Il prelievo supplementare – come precisato anche dalla C.G.U.E. - non rappresenta, infatti, una sanzione bensì costituisce una restrizione che origina da precise regole di dinamica politica dei mercati;ebbene, essendo stati accertati numerosissimi errori con riferimento ai QRI originariamente attribuiti dalle autorità italiane, si è resa necessaria la rettifica dei QRI attribuiti ad ogni produttore, ed al conseguente ricalcolo che ha generato i prelievi supplementari: il regime introdotto dal legislatore nazionale non s’appalesa, pertanto, in contrasto con il diritto comunitario né può fondare un legittimo affidamento in ordine al mantenimento di un QRI inesatto.
Il sospetto di iniquità del criterio di ripartizione delle quote latte tra gli Stati membri della C.E. (in quanto privo di qualsivoglia riferimento al carattere “deficitario” della produzione nazionale o “eccedentario”) è stato, altresì, fugato dalla Corte di Giustizia Ce con sentenza 14 maggio 2009, causa C-34/2008.
Riguardo al D.M. 19 aprile 2001, con il quale sono state disciplinate le modalità di applicazione delle disposizioni normative primarie in materia di quote latte, il Collegio ha già avuto modo di evidenziare il carattere della generalità del provvedimento ma non anche quello dell’astrattezza (sul punto, vedi anche C.d.s. , sez. VI, n. 3777/2007;Tar Lazio n. 6184/2011 con riguardo al precedente, analogo D.M. 17/2/199 attuativo delle previsioni contenute nell’art. 2, c. 10, del D.L. n. 411/1997).
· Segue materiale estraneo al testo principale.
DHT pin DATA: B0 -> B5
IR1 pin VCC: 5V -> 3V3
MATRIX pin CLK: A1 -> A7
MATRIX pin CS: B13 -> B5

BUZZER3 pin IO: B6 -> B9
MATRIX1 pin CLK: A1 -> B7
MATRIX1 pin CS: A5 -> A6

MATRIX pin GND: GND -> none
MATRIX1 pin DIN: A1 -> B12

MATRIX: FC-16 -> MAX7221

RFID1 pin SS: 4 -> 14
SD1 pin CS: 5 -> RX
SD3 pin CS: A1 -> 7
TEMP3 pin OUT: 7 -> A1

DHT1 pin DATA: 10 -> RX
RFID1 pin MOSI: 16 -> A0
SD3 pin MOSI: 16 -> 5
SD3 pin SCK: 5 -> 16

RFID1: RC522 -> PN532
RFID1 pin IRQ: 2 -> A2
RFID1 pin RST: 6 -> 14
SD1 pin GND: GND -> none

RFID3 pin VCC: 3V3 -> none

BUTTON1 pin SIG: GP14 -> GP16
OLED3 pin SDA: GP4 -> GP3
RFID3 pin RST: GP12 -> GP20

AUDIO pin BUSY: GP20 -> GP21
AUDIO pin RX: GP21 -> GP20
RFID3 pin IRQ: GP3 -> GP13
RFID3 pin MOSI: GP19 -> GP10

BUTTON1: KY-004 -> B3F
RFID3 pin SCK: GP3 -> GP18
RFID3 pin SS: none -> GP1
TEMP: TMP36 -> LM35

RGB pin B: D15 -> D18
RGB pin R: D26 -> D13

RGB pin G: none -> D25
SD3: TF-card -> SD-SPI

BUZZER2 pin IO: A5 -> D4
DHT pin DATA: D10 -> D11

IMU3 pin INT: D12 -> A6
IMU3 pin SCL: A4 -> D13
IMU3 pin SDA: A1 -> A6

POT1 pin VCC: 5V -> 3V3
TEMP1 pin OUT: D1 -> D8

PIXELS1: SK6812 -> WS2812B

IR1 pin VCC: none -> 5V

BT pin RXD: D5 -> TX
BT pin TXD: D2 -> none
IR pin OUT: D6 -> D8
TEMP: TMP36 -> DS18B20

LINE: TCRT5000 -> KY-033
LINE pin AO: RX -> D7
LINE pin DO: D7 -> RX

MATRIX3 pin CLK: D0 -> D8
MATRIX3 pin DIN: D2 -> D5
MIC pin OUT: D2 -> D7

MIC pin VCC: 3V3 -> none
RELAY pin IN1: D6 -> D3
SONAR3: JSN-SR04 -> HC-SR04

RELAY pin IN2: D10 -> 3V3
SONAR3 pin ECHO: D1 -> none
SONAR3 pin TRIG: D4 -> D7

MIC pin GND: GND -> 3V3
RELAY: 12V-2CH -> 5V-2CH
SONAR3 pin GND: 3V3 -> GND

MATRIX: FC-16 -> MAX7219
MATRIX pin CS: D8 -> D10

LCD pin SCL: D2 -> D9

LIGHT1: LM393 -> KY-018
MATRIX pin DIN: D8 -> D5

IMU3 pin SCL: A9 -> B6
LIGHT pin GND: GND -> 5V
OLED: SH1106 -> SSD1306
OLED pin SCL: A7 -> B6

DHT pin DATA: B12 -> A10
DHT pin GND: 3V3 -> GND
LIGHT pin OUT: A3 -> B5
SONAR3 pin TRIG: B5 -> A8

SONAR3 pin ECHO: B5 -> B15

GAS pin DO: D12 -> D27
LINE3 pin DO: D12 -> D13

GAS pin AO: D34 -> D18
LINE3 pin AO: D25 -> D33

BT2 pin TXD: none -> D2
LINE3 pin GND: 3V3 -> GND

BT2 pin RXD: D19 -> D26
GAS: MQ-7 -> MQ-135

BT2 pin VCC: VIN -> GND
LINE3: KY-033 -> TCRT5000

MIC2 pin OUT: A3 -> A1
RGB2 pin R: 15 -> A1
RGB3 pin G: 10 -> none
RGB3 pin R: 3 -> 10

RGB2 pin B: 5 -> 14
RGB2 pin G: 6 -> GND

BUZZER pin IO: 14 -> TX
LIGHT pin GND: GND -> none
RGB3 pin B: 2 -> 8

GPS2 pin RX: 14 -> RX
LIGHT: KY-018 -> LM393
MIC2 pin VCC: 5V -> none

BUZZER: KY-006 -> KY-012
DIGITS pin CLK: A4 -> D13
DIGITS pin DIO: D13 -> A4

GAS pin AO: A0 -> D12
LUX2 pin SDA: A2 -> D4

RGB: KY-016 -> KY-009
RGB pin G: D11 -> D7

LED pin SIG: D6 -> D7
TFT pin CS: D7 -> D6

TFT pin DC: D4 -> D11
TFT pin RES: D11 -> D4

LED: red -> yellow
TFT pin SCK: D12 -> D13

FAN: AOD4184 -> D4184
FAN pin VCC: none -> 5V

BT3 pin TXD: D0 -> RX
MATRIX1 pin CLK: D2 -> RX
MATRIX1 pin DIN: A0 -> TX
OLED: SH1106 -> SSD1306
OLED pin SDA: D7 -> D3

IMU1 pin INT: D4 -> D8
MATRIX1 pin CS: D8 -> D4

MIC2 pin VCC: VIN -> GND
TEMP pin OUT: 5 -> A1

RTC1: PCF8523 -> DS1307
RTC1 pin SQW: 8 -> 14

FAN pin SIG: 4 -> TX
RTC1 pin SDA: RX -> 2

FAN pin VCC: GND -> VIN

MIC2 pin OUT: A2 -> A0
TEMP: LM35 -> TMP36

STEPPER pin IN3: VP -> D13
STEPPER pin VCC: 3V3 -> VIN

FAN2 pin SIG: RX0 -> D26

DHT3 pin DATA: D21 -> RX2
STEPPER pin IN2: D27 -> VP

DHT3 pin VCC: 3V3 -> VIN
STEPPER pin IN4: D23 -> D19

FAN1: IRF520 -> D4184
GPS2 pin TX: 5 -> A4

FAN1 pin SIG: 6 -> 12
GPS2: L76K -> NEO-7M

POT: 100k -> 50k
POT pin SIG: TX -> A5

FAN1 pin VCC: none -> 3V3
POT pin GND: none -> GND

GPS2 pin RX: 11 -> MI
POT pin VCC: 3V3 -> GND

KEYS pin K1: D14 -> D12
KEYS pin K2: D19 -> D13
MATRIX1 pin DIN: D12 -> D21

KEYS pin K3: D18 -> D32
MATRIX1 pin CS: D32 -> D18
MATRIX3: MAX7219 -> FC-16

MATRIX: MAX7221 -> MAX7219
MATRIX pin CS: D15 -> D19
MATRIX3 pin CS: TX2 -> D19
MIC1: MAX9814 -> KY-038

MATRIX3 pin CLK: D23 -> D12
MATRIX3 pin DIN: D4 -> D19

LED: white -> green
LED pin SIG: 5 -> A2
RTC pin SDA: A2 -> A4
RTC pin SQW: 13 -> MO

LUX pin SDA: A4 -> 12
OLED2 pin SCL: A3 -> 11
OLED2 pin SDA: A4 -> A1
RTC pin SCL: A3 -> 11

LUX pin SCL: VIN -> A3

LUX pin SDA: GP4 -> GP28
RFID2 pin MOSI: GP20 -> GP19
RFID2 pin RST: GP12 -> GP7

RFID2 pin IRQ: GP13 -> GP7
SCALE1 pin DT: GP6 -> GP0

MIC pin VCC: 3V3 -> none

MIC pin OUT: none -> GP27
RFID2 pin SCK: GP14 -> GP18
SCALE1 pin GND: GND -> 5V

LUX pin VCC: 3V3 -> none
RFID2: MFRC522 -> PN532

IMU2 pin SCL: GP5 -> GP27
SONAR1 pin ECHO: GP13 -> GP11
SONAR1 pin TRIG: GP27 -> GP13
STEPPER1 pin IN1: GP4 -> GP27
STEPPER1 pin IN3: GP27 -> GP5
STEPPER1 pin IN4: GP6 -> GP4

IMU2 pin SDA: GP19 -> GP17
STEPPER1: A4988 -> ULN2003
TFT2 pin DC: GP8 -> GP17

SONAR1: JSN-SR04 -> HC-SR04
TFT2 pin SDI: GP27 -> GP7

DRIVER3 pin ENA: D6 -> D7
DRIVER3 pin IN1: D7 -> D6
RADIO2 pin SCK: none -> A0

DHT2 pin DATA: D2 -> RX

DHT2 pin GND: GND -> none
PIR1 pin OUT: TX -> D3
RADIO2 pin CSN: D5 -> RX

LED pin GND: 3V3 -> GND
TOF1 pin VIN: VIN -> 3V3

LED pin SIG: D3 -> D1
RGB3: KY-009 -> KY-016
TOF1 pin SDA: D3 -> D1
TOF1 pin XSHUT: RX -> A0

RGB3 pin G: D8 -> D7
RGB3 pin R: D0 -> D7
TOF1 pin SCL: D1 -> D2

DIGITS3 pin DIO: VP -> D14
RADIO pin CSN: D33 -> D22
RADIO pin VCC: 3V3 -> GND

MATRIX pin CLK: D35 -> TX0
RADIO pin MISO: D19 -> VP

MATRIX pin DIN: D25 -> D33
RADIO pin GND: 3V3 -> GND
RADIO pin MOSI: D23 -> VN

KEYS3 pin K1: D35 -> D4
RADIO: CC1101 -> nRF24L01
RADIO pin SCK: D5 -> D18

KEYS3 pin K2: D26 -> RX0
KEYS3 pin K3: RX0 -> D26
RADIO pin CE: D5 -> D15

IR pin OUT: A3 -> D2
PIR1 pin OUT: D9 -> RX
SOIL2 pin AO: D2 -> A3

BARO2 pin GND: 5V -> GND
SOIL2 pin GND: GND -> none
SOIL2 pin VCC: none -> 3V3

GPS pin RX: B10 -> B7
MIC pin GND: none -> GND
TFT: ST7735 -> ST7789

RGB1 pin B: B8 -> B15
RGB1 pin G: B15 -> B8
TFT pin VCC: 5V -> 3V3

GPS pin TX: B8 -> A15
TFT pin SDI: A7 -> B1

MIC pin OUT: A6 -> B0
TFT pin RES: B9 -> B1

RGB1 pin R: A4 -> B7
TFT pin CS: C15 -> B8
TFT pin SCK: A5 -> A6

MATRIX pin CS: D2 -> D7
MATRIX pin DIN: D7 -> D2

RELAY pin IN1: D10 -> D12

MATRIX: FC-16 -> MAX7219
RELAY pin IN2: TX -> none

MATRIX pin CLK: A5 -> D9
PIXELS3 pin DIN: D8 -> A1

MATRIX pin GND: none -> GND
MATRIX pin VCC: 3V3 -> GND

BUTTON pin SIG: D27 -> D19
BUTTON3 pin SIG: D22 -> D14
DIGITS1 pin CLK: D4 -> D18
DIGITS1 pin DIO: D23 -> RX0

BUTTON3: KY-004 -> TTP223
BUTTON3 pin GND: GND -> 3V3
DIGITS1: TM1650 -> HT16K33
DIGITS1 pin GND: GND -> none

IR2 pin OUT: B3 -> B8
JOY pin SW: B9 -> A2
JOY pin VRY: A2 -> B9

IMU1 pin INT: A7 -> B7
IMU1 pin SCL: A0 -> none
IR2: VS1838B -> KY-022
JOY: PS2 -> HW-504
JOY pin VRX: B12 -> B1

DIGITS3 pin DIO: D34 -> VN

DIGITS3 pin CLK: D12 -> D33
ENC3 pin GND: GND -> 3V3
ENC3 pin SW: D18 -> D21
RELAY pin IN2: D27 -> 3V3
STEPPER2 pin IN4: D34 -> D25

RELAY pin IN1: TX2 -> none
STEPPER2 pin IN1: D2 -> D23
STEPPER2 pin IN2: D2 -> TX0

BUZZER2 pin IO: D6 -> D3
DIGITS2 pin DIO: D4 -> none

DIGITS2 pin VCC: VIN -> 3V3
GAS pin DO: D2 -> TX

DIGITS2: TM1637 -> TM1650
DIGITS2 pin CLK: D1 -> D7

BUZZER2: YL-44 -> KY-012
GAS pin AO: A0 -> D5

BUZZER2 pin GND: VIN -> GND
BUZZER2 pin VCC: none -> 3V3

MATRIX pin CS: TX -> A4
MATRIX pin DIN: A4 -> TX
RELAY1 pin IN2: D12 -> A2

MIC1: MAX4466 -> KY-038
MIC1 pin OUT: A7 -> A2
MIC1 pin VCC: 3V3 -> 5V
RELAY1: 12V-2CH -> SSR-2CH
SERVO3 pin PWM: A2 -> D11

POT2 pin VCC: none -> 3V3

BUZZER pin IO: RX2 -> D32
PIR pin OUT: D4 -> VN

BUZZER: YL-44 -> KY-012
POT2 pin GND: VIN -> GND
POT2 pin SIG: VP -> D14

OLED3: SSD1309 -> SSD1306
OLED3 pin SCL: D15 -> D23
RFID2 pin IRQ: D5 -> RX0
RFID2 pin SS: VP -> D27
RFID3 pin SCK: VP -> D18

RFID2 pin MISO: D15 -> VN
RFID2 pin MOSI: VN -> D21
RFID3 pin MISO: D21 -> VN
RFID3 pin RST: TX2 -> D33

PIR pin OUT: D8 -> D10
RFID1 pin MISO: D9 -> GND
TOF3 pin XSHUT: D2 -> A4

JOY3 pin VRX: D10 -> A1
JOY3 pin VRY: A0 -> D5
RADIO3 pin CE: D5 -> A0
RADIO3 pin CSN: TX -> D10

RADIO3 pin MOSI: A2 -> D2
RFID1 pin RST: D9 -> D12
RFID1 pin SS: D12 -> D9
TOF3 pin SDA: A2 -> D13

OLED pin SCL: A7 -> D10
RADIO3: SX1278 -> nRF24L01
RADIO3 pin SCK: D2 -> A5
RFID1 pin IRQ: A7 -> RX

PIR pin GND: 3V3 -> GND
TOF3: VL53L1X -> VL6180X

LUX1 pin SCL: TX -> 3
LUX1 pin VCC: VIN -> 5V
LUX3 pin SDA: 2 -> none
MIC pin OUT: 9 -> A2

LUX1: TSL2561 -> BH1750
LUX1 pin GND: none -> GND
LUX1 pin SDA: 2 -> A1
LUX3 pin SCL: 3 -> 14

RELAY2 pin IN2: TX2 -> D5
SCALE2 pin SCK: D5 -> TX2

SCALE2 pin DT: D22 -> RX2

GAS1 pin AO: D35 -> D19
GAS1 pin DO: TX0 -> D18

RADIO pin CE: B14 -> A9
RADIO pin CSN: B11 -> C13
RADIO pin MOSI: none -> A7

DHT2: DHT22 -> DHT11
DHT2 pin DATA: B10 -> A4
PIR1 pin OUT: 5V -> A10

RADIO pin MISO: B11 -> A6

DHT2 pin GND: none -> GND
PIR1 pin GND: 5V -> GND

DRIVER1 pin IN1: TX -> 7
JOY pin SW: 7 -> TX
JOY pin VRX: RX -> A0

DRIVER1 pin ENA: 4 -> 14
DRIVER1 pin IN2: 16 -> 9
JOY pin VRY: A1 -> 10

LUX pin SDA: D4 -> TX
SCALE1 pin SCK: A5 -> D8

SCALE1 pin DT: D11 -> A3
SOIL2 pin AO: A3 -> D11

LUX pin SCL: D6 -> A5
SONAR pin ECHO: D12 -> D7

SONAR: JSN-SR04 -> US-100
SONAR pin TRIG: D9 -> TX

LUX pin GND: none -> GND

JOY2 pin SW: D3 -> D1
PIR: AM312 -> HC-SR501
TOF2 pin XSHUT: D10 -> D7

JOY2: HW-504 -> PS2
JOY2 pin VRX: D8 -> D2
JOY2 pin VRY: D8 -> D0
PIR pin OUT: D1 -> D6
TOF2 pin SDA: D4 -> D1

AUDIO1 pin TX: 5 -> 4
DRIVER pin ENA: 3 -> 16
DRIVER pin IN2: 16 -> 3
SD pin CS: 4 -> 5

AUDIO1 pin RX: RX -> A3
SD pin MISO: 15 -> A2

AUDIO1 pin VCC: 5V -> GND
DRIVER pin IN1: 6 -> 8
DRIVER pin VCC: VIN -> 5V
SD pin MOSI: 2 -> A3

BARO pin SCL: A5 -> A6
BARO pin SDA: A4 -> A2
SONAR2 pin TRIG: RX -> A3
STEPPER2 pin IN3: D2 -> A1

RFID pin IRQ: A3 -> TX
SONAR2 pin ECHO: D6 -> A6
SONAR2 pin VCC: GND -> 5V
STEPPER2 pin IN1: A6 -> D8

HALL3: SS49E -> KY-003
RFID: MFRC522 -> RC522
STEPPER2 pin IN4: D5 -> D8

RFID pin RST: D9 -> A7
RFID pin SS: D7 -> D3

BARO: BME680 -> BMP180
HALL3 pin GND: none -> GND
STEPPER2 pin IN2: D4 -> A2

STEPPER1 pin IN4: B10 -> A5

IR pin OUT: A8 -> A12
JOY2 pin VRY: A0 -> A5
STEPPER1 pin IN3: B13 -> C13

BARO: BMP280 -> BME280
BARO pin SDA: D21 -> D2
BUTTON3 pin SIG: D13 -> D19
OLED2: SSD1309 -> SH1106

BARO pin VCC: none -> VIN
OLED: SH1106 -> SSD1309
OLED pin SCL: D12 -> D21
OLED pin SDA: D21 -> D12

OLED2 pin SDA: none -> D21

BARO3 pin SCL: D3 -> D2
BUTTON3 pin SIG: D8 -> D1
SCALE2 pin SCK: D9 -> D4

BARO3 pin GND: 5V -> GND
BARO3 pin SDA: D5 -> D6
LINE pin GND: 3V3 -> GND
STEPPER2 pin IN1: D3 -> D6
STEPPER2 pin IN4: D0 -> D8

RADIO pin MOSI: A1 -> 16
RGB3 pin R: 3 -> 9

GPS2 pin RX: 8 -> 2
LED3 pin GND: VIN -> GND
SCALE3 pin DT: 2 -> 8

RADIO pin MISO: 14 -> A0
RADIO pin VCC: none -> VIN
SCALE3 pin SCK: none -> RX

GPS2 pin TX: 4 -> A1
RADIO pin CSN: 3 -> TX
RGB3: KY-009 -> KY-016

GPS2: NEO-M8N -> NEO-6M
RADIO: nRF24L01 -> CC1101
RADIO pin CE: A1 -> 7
Ne consegue, che il D.M. 19 aprile 2001 non è atto normativo soggetto alle disposizioni che disciplinano l’iter formativo dei regolamenti ministeriali (id est, art. 17 della L. n. 400 del 1988).
Tutte le dedotte censure - volte talune a dimostrare in linea generale l’illegittimità della complessiva azione amministrativa, ma non formulate con specifico riferimento alla posizione individuale della singola ricorrente – sono, quindi, infondate.
Il ricorso, pertanto, va respinto.
Le spese del giudizio possono essere compensate in ragione dell’esito complessivo della controversia ed in coerenza con la citata giurisprudenza della Sezione.